- _Texto del documento_:
Parte II
DIEZ MITOS
CLAVE DE LA
MODERNIDAD
1 NICOLAS MAQUIAVELO
(1439-1527)
El mito del príncipe nuevo o del fin que justifica los medios
“Porque un hombre que quiera hacer en todos los puntos profesión de bueno, labrará necesariamente su ruina entre tantos que no lo son. Por todo ello es necesario a un príncipe, si se quiere mantener, que aprenda a poder ser no bueno y a usar o no usar de esta capacidad en función de la necesidad.”
MAQUIAVELO, El Príncipe, (1996: 83).
¿Fue Maquiavelo la clase de monstruo pérfido que algunos de sus críticos y biógrafos han querido ver? Si nos atenemos a la definición de la Encyclopaedia Britannica parece que tal opinión no se corresponde con la realidad. “Maquiavelo –se afirma– fue un hombre de complexión media, delgado, de rostro huesudo, frente despejada, pelo negro, ojos penetrantes, labios finos que dibujaban una sonrisa enigmática. Fue un hombre honesto, buen ciudadano y excelente padre” (Barincou, 1985: 9). ¿Cómo es posible entonces que sus detractores vieran en él a un ser perverso, egoísta y corrupto? Quizá el dilema se deba a la original radicalidad de su pensamiento político y a las implicaciones que tales ideas iban a tener posteriormente. A veces, los hombres honestos pueden equivocarse también. El mito del maquiavelismo, entendido como la práctica de una política que ignora la dimensión moral y acepta cualquier medio para lograr los objetivos perseguidos, ha arraigado por desgracia en demasiados terrenos baldíos de la historia. Incluso hoy, a aquellos políticos de la democracia que se valen del engaño, la astucia o la maquinación, se les continúa llamando “maquiavélicos”. ¿Cómo se gestó este mito?

- _Lista de tareas_:
1. Actualiza el texto sobre Maquiavelo: reprodúcelo desde "El mito del príncipe" hasta "Príncipe, (1996: 83)." y cambia "ruina" por "perdición".
2. Responde a estas preguntas con los datos del texto sobre Maquiavelo:
(a) Según la descripción atribuida a la Encyclopaedia Britannica, ¿de qué color era el pelo de Maquiavelo?
(b) ¿De qué obra de Maquiavelo procede la cita que abre el texto?
(c) ¿Cómo se sigue llamando hoy a los políticos de la democracia que se valen del engaño, la astucia o la maquinación?

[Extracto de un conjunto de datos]

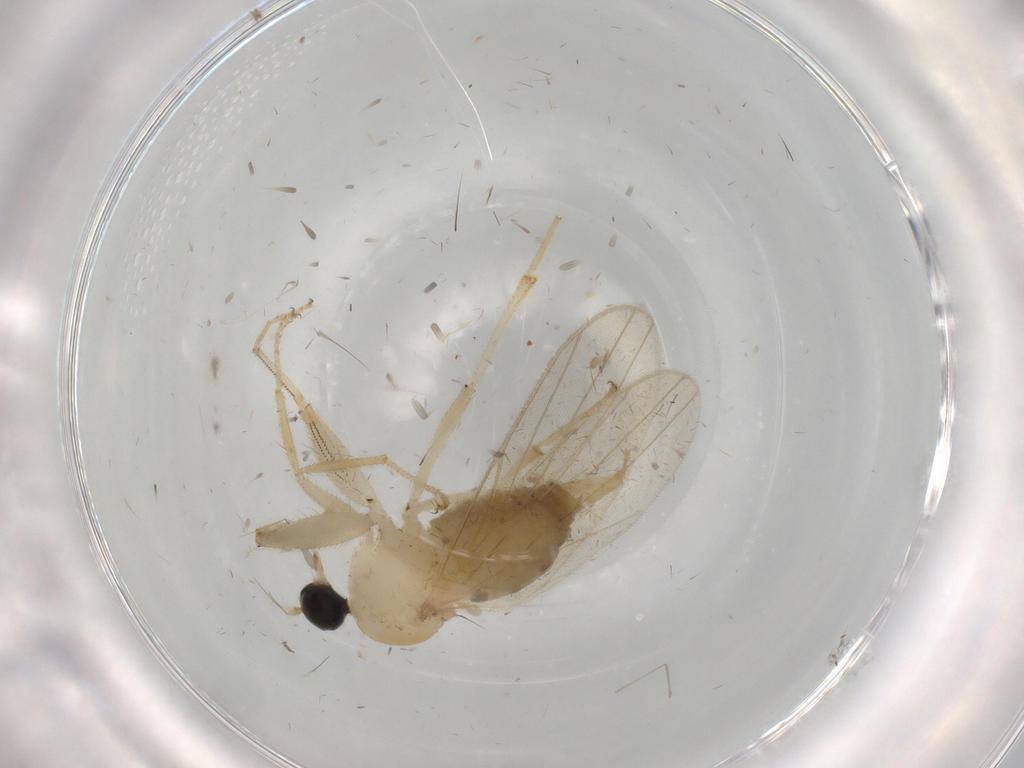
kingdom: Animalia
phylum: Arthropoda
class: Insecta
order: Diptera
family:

--

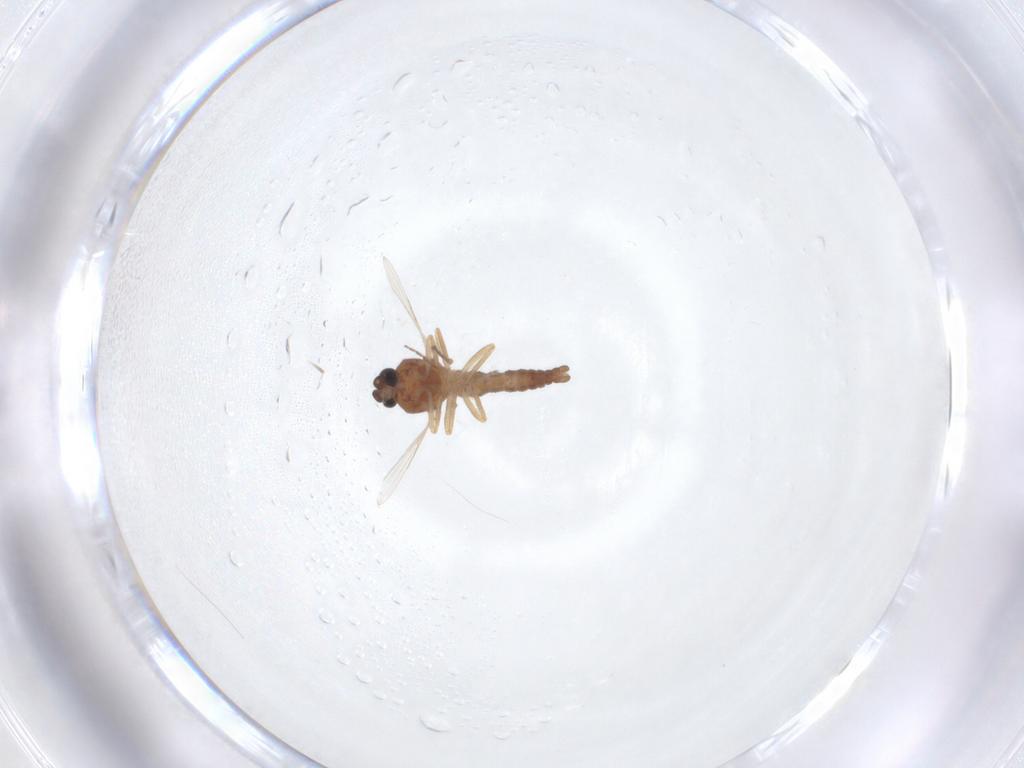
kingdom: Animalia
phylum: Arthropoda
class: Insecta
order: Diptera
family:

--

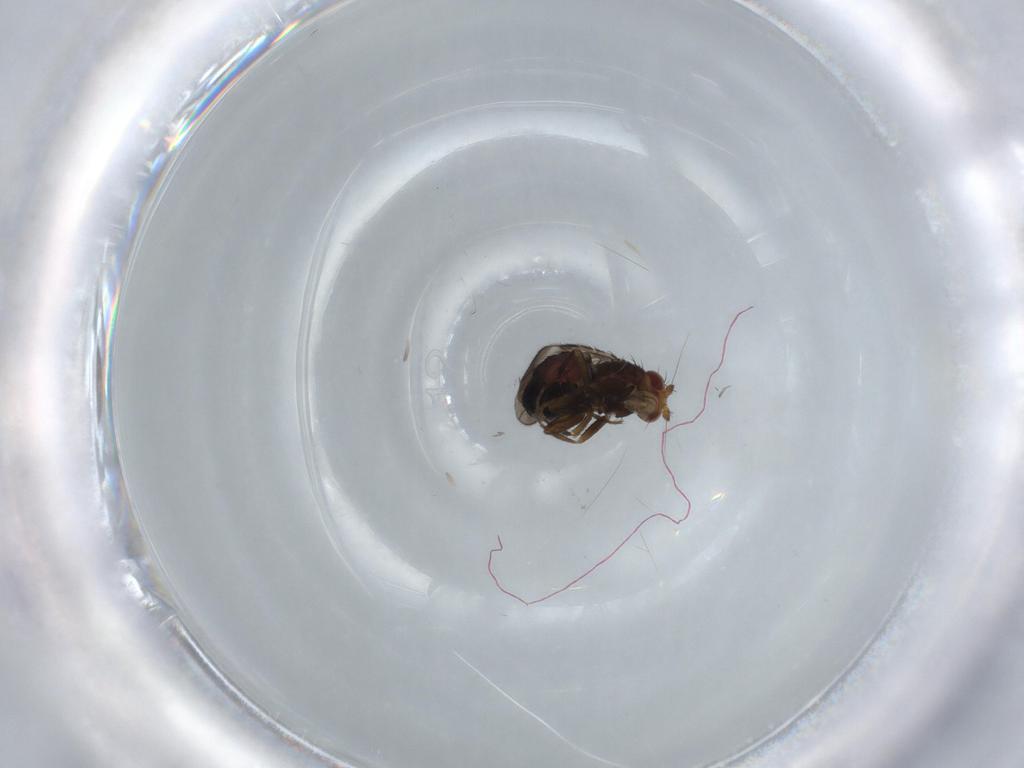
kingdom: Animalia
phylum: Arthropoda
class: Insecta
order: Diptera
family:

- _Soluciones por tarea_:
1.
El mito del príncipe nuevo o del fin que justifica los medios
“Porque un hombre que quiera hacer en todos los puntos profesión de bueno, labrará necesariamente su perdición entre tantos que no lo son. Por todo ello es necesario a un príncipe, si se quiere mantener, que aprenda a poder ser no bueno y a usar o no usar de esta capacidad en función de la necesidad.”
MAQUIAVELO, El Príncipe, (1996: 83).

2.
(a) Era negro.
(b) Procede de El Príncipe.
(c) Se les sigue llamando "maquiavélicos".